(Document layout analysis data)
■ ■ ■ ■ ■ ■ ■

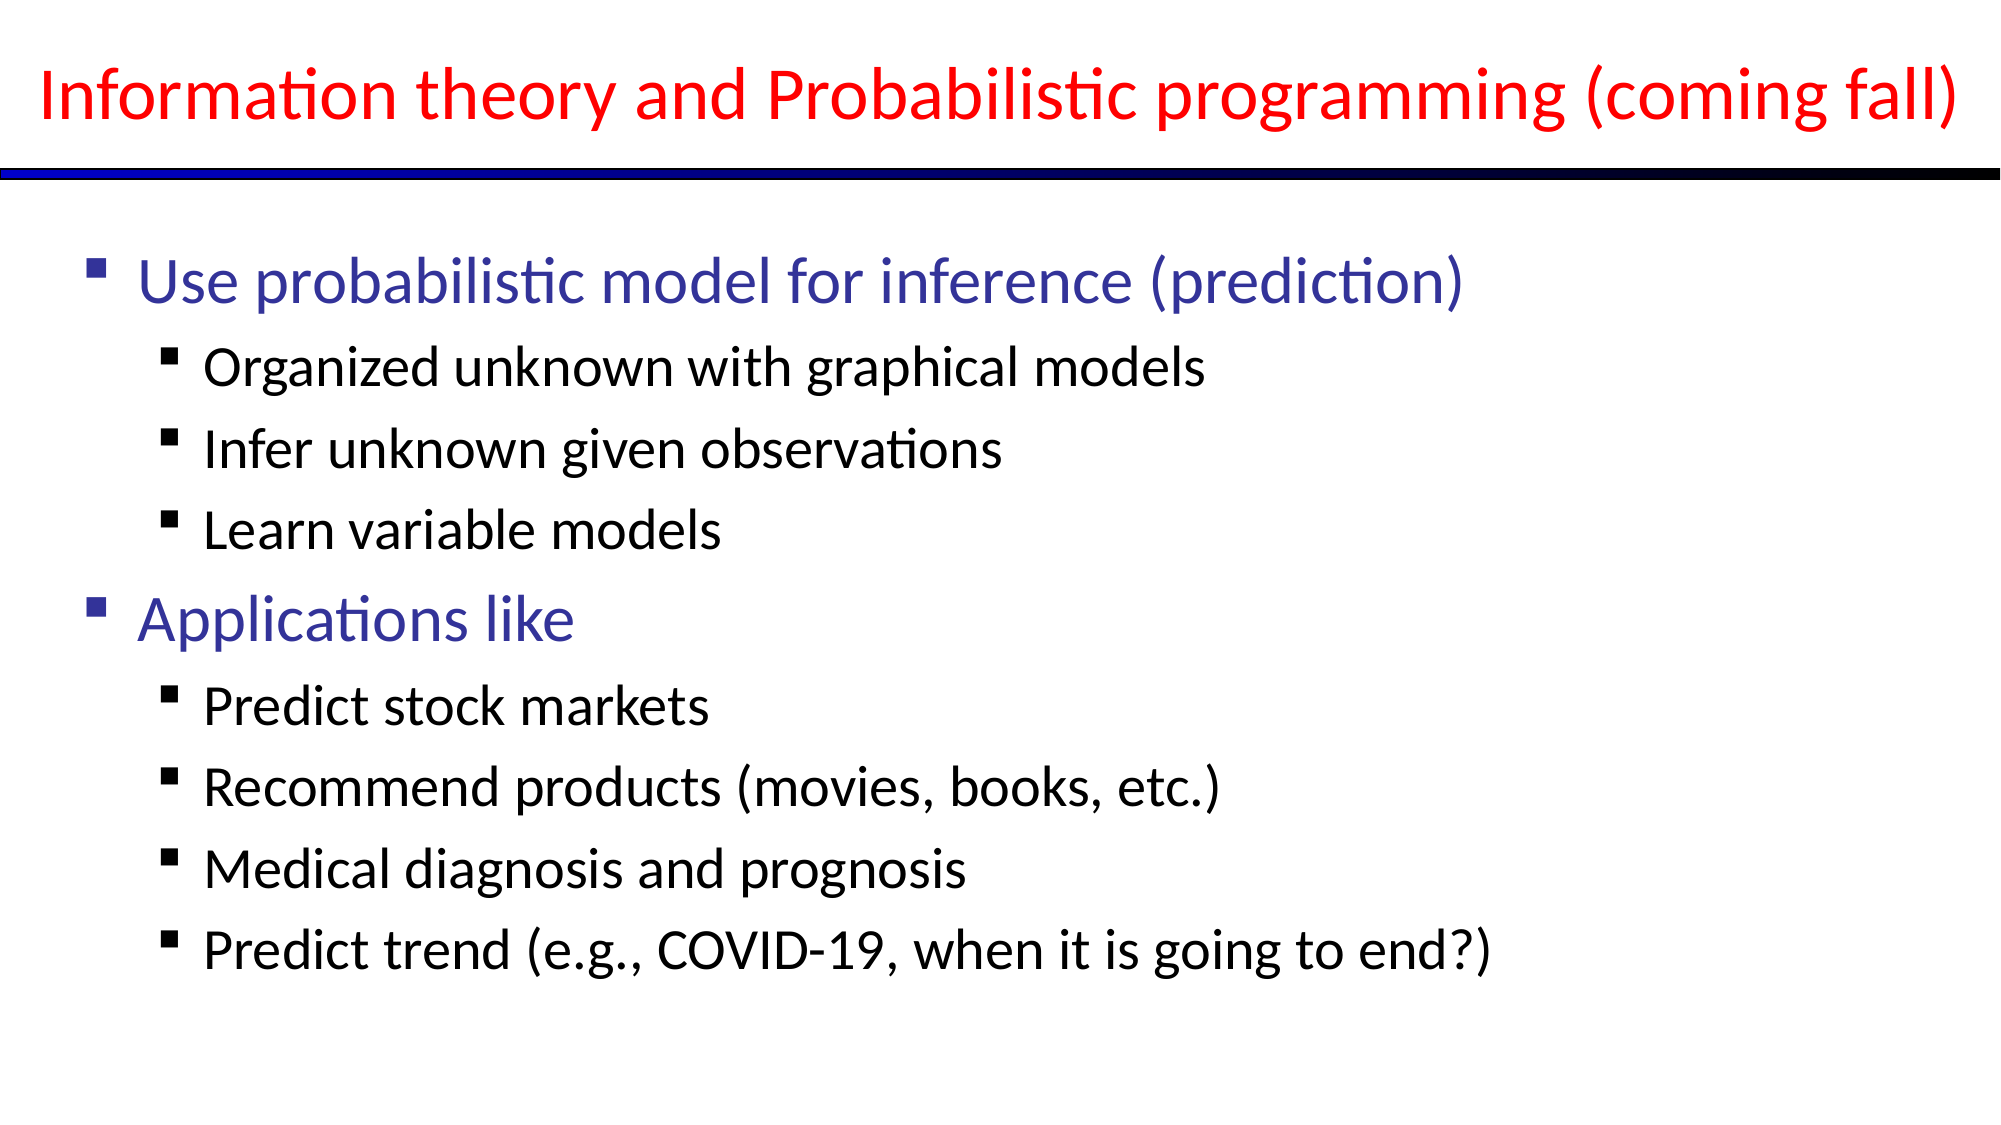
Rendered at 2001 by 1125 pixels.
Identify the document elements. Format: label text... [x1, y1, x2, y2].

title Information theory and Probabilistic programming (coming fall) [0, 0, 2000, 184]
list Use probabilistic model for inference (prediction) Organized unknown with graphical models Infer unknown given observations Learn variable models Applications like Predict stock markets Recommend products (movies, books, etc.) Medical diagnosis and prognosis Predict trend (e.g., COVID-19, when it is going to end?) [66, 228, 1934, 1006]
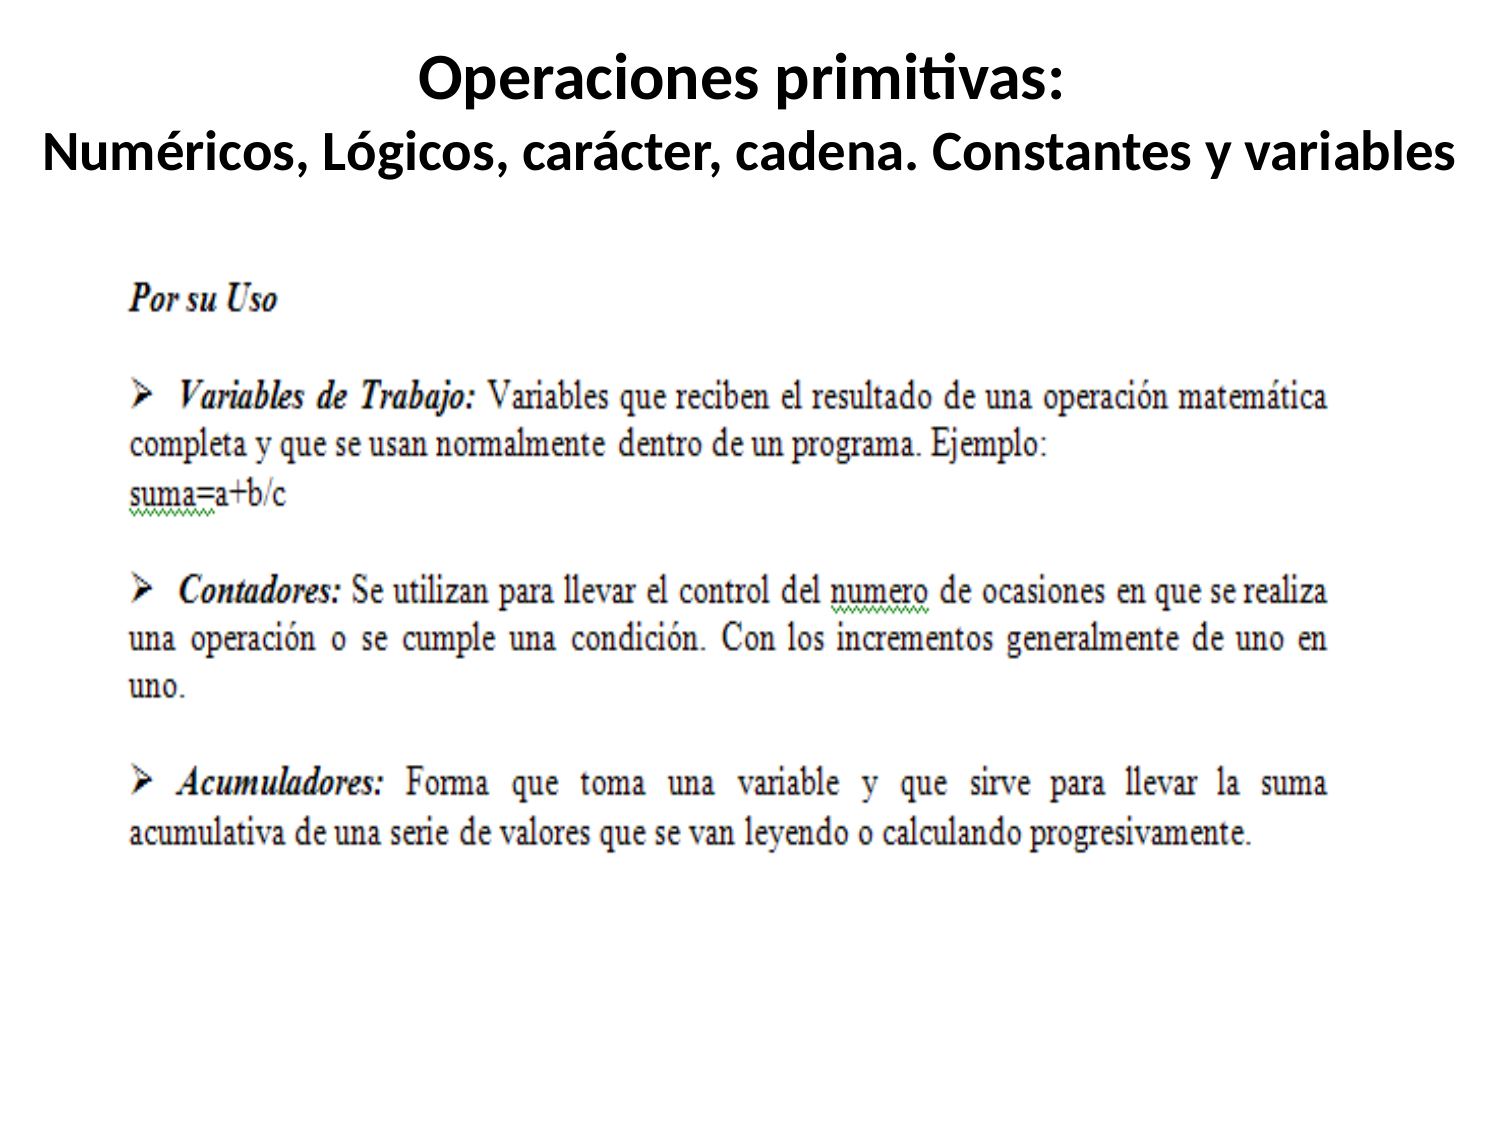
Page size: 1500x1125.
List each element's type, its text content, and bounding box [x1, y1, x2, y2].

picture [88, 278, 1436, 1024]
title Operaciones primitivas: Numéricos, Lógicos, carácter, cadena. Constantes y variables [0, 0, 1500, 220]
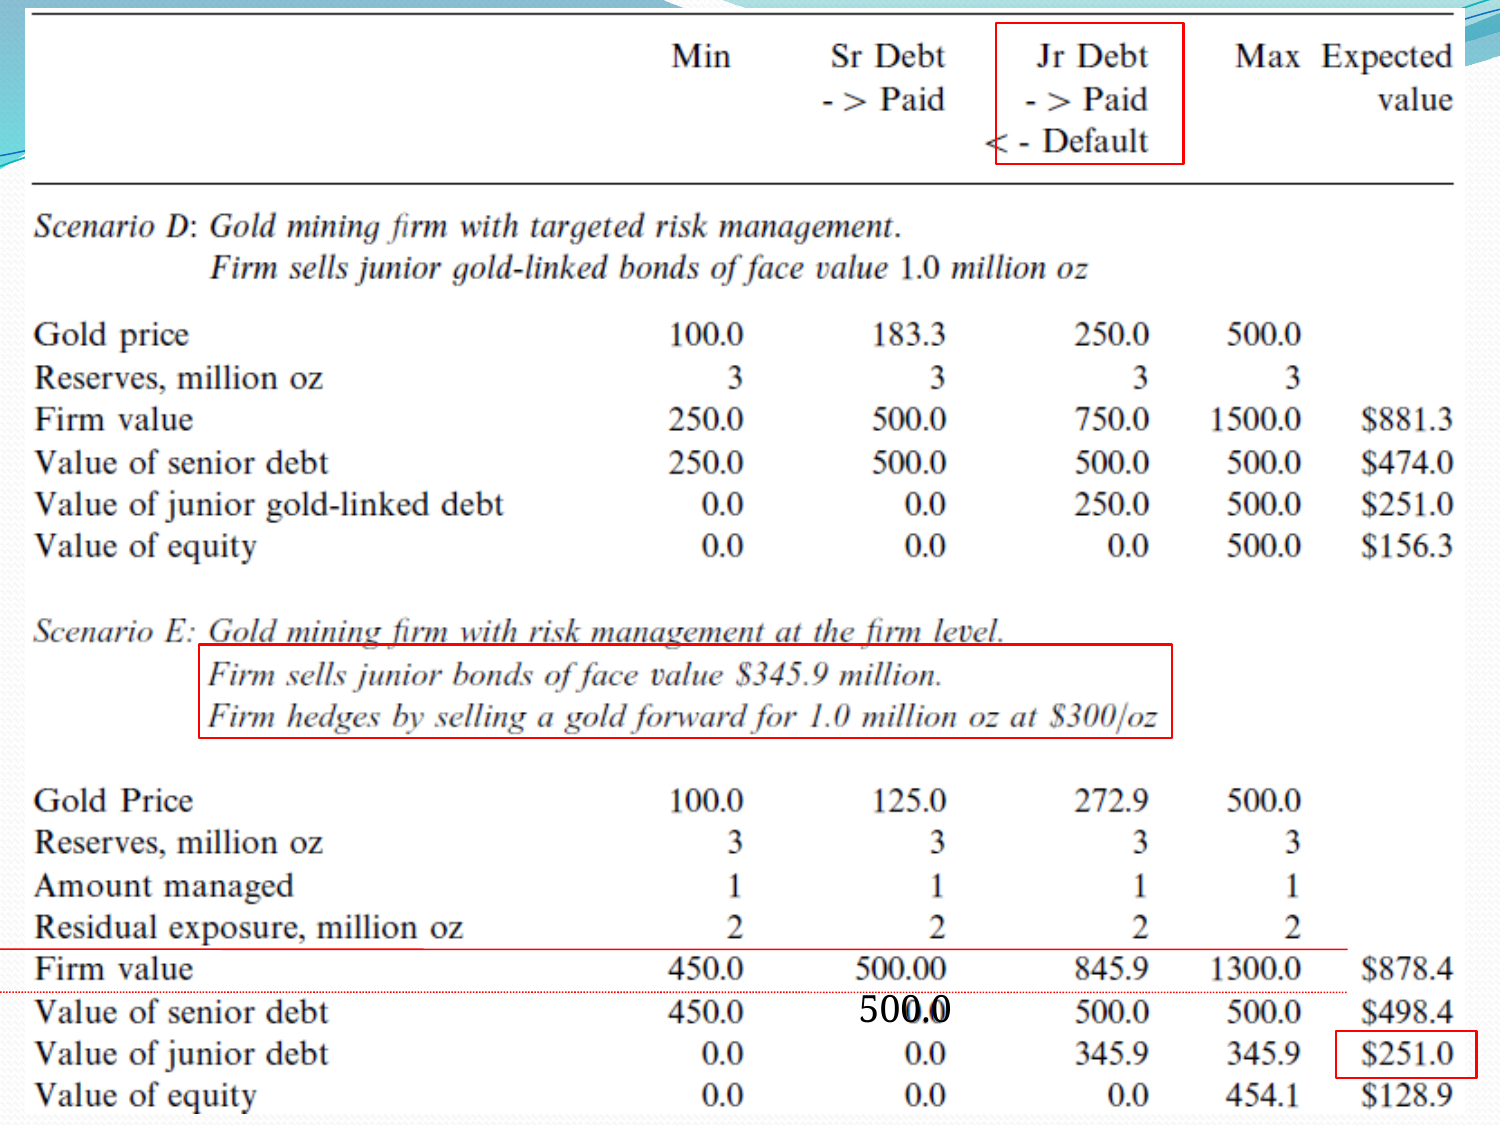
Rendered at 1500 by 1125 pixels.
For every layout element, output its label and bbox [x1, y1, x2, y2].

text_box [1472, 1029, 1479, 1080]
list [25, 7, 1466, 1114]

■ ■ ■ ■ ■ ■ ■

Description of the task.
Output each record verbatim, but skip anything that is a picture.

Answer for the task.
Rendered at 2001 by 1125 pixels.
Identify the document elements. Format: label text... [x1, y1, x2, y2].

title Information theory and Probabilistic programming (coming fall) [0, 0, 2000, 184]
list Use probabilistic model for inference (prediction) Organized unknown with graphical models Infer unknown given observations Learn variable models Applications like Predict stock markets Recommend products (movies, books, etc.) Medical diagnosis and prognosis Predict trend (e.g., COVID-19, when it is going to end?) [66, 228, 1934, 1006]
Page size: 1500x1125.
List each element's type, its text content, and bounding box [x1, y1, x2, y2].

picture [88, 278, 1436, 1024]
title Operaciones primitivas: Numéricos, Lógicos, carácter, cadena. Constantes y variables [0, 0, 1500, 220]
Rendered at 1500 by 1125 pixels.
For every layout element, output its label and bbox [x1, y1, x2, y2].

text_box [1472, 1029, 1479, 1080]
list [25, 7, 1466, 1114]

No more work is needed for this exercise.